OBJECTIFS:
1. Renvoyez à l'identique les lignes fournies, depuis la première ligne jusqu'à la ligne contenant "genus: Ribes", celle-ci comprise.
2. Reprenez la chronique de l'album Fetish de Laughing Bastards là où elle s'arrête.

EXTRAIT CHOISI:
-=-=-
Laughing Bastards : Fetish
Les bâtards. S’ils avaient été bruxellois, on aurait dit « zinneke », mais ils viennent de Gand. Bâtards de jazz (ils mélangent les styles, les époques, les influences), bâtards de musiciens (ils ne font pas la différence entre les générations ni les origines). Et « rieurs » avec ça ! Car, pour eux, tout cela n’est qu’amusement, détournements, explorations et plaisirs. Et ça fait presque dix ans que cela dure. Initié par le saxophoniste Michel Mast et le guitariste Jan-Sebastiaan Degeyter, Laughing Bastards s’est complété au fil des ans par l’arrivée de Marcos Della Rochas (dm), de Cyrille Obermüller (fb) et, récemment, d’Éline Duerinck (cello). Fetish (qui est aussi le titre d’un des morceaux de l’album, qui louvoie entre ballade mélancolique et ritournelle ensoleillée) nous embarque sur des chemins de traverse. On passe de la musique de chambre baroque ou médiévale (« Red Lemon ») à un pseudo reggae rasta nonchalant (« Sand ») puis à un jazz aux accents pop (« Tigraman »).
-=-=-
LIGNES FOURNIES:
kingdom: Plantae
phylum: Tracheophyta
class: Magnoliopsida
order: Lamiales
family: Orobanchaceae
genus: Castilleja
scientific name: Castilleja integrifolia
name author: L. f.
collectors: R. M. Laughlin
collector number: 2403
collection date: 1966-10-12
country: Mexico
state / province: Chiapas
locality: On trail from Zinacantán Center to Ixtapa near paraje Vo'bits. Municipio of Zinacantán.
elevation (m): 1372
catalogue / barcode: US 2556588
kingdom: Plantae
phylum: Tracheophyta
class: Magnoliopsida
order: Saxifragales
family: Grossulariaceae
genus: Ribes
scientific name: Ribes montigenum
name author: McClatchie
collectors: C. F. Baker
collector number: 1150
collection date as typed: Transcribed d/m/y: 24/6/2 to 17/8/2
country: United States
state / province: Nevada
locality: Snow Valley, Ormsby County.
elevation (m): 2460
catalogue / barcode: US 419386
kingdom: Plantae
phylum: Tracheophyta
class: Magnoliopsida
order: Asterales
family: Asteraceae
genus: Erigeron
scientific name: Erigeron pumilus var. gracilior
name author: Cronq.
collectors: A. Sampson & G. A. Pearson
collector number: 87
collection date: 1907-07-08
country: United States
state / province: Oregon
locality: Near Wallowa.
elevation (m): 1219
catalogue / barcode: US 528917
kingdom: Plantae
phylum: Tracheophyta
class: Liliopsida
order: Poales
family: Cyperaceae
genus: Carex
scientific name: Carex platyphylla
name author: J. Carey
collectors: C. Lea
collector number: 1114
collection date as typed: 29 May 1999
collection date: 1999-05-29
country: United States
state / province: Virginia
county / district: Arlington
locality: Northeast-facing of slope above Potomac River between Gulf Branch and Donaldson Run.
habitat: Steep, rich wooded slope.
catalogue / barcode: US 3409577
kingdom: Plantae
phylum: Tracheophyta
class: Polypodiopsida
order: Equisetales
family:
-=-=-
RÉPONSES ATTENDUES:
1.
kingdom: Plantae
phylum: Tracheophyta
class: Magnoliopsida
order: Lamiales
family: Orobanchaceae
genus: Castilleja
scientific name: Castilleja integrifolia
name author: L. f.
collectors: R. M. Laughlin
collector number: 2403
collection date: 1966-10-12
country: Mexico
state / province: Chiapas
locality: On trail from Zinacantán Center to Ixtapa near paraje Vo'bits. Municipio of Zinacantán.
elevation (m): 1372
catalogue / barcode: US 2556588
kingdom: Plantae
phylum: Tracheophyta
class: Magnoliopsida
order: Saxifragales
family: Grossulariaceae
genus: Ribes

2.
Souvent soutenu ou innervé par le violoncelle, qui apporte une couleur particulière et évoque autant la nostalgie que l’optimisme, ainsi que par une guitare aux effets de reverbes « aquatiques », le quintette ouvre bien grand les paysages sonores. Les impros inventives et bienveillantes (à ne pas prendre dans le sens de « gnangnan ») soulignent autant l’écoute collective que le sens des mélodies. Comment, par exemple, ne pas succomber à « Turquoise » qui, dans sa douceur, garde toute sa pétillance. À souligner aussi cette merveilleuse reprise, toute en montagnes russes, qu’est « The Train and The River » de Jimmy Giufree. Ah, les bâtards, ils peuvent sourire, ils nous ont bien eus !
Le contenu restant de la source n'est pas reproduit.